Stored data entries:
⟨
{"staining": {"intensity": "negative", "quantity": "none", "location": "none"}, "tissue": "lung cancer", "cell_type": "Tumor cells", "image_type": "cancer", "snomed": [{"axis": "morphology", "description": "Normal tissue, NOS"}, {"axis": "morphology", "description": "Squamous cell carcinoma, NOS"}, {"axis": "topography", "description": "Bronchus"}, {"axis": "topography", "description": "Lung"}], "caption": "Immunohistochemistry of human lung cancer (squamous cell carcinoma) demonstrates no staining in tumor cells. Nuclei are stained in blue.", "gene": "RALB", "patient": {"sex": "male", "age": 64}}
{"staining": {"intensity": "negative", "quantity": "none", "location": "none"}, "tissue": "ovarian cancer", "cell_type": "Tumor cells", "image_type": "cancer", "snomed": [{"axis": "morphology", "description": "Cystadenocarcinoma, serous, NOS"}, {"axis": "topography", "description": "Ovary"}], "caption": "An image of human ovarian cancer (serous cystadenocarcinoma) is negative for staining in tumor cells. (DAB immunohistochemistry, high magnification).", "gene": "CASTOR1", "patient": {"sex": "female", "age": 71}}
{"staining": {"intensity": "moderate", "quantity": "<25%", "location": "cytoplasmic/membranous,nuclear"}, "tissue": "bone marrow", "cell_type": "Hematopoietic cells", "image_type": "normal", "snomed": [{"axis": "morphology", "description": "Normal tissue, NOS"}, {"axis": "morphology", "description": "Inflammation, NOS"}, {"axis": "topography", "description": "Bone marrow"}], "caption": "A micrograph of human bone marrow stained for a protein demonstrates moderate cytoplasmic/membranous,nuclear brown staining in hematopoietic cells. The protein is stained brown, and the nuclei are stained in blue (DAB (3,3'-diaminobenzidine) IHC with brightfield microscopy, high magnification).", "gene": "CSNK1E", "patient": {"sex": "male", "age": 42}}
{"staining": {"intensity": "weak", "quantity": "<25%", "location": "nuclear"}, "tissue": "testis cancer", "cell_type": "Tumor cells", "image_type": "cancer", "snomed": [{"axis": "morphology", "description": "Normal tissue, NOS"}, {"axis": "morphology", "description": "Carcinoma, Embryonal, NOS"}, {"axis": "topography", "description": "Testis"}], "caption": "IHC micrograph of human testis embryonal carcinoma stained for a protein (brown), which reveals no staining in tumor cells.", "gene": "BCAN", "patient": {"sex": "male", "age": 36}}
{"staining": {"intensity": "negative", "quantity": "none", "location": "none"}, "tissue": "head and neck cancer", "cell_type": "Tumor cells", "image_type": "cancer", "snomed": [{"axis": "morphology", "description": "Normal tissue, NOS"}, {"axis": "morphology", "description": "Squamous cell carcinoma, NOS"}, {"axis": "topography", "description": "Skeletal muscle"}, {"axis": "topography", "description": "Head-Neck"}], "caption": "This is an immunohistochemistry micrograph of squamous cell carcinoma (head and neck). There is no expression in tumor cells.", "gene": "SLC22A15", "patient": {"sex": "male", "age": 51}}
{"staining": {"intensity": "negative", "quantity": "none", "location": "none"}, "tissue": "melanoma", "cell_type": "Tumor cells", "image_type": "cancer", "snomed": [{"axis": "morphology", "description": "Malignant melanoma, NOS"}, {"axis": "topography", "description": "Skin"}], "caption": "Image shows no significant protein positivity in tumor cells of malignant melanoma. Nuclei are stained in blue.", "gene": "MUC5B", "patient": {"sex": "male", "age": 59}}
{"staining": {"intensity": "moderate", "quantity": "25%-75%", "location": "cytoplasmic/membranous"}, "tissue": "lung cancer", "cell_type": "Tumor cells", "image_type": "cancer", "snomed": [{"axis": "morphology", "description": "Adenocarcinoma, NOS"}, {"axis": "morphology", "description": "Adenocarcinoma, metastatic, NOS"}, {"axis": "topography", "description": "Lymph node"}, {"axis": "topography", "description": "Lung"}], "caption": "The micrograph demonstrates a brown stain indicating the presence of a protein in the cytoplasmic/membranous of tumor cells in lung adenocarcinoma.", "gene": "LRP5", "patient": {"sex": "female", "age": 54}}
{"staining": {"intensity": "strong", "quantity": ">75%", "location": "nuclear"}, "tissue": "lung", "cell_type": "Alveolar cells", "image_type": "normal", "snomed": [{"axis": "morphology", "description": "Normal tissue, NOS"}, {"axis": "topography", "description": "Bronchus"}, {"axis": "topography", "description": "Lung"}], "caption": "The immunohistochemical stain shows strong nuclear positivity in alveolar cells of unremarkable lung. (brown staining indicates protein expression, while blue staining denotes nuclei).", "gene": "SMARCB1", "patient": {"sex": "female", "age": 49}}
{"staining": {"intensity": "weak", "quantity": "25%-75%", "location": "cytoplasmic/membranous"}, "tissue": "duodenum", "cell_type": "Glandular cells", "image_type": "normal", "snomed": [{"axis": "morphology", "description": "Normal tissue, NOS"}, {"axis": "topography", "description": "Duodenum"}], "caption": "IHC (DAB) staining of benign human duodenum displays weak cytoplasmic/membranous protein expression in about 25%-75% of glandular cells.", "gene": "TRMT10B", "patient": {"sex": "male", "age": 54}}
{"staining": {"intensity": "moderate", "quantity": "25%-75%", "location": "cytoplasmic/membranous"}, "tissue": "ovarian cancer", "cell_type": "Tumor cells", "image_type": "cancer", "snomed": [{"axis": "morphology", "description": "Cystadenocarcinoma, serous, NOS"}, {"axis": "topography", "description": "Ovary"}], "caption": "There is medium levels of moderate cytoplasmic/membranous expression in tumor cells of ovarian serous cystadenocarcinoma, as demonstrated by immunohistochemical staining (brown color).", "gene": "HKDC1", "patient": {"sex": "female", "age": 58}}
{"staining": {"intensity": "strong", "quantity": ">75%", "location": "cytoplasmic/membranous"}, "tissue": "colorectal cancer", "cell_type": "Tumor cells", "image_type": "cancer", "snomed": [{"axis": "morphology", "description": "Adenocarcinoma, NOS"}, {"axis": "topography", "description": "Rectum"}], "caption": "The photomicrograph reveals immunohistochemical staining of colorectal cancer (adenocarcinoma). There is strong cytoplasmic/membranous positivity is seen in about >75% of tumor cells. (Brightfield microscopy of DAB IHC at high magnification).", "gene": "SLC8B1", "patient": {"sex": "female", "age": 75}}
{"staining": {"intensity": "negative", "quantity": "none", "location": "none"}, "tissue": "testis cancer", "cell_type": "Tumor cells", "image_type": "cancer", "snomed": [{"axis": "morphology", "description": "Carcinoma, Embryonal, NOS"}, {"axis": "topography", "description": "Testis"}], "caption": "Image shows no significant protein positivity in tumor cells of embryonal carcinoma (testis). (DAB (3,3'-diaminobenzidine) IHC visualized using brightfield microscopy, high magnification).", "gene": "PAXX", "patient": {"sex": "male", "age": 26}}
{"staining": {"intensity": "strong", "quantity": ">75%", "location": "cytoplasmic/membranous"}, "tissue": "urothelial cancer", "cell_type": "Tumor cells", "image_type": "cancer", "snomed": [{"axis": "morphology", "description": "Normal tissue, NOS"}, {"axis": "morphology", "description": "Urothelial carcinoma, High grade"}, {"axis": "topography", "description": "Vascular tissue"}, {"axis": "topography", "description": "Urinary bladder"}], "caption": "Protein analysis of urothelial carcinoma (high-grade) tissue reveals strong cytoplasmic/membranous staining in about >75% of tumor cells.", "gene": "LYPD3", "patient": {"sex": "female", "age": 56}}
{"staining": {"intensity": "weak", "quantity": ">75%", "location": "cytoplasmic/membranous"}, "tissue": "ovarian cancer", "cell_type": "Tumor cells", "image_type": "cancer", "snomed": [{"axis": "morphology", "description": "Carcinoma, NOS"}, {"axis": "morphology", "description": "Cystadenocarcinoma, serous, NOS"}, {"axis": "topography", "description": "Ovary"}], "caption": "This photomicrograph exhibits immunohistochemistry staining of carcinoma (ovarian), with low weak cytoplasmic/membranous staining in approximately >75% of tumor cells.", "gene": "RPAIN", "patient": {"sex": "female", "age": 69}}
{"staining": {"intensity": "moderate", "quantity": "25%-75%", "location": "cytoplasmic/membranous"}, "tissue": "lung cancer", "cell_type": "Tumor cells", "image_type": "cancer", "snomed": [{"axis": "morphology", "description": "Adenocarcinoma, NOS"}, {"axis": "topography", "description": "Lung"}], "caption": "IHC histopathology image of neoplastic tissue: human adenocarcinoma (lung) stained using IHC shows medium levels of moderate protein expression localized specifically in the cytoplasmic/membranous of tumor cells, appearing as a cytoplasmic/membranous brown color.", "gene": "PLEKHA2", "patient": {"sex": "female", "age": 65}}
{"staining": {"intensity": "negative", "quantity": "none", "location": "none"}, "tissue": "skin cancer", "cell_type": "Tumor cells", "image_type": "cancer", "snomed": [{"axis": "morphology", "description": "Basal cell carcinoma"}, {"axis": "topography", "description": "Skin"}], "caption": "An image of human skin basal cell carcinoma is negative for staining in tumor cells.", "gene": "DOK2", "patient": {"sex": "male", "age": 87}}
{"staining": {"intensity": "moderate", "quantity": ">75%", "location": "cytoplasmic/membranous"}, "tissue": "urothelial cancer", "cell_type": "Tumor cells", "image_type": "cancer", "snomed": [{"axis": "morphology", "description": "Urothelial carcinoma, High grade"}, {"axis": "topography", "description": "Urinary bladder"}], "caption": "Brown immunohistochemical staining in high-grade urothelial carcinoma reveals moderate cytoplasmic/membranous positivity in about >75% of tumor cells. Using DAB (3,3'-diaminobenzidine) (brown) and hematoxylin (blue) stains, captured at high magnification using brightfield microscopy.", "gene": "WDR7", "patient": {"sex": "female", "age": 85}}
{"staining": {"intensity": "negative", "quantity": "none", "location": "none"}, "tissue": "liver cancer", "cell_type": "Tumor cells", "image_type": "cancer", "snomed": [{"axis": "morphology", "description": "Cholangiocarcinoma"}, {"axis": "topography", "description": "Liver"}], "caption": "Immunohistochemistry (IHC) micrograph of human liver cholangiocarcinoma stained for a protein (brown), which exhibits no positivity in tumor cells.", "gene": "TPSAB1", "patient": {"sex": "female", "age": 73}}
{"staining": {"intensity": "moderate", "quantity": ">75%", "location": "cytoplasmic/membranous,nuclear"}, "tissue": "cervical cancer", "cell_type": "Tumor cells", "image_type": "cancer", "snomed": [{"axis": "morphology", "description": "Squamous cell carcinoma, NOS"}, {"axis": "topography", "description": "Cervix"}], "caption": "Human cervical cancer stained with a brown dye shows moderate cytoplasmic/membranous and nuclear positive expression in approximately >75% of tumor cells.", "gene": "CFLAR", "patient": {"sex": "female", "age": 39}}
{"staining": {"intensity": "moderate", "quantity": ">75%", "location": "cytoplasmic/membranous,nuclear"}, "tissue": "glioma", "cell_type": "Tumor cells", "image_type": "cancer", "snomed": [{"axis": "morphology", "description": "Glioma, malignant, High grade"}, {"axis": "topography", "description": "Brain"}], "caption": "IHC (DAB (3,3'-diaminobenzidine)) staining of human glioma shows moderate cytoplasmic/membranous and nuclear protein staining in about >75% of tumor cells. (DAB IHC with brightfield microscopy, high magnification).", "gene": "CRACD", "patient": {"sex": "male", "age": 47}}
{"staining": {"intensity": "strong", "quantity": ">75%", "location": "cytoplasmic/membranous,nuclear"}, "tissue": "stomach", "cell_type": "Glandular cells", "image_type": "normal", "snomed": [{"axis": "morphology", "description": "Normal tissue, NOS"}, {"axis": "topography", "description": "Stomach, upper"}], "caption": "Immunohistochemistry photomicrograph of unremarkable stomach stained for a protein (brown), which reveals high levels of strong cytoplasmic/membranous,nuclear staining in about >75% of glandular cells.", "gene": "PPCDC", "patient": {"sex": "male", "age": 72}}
⟩
Both the line containing "(DAB) staining of" and the line containing "is medium levels" belong in the answer. Print them and every line above that falls between them exactly, and no others.

{"staining": {"intensity": "weak", "quantity": "25%-75%", "location": "cytoplasmic/membranous"}, "tissue": "duodenum", "cell_type": "Glandular cells", "image_type": "normal", "snomed": [{"axis": "morphology", "description": "Normal tissue, NOS"}, {"axis": "topography", "description": "Duodenum"}], "caption": "IHC (DAB) staining of benign human duodenum displays weak cytoplasmic/membranous protein expression in about 25%-75% of glandular cells.", "gene": "TRMT10B", "patient": {"sex": "male", "age": 54}}
{"staining": {"intensity": "moderate", "quantity": "25%-75%", "location": "cytoplasmic/membranous"}, "tissue": "ovarian cancer", "cell_type": "Tumor cells", "image_type": "cancer", "snomed": [{"axis": "morphology", "description": "Cystadenocarcinoma, serous, NOS"}, {"axis": "topography", "description": "Ovary"}], "caption": "There is medium levels of moderate cytoplasmic/membranous expression in tumor cells of ovarian serous cystadenocarcinoma, as demonstrated by immunohistochemical staining (brown color).", "gene": "HKDC1", "patient": {"sex": "female", "age": 58}}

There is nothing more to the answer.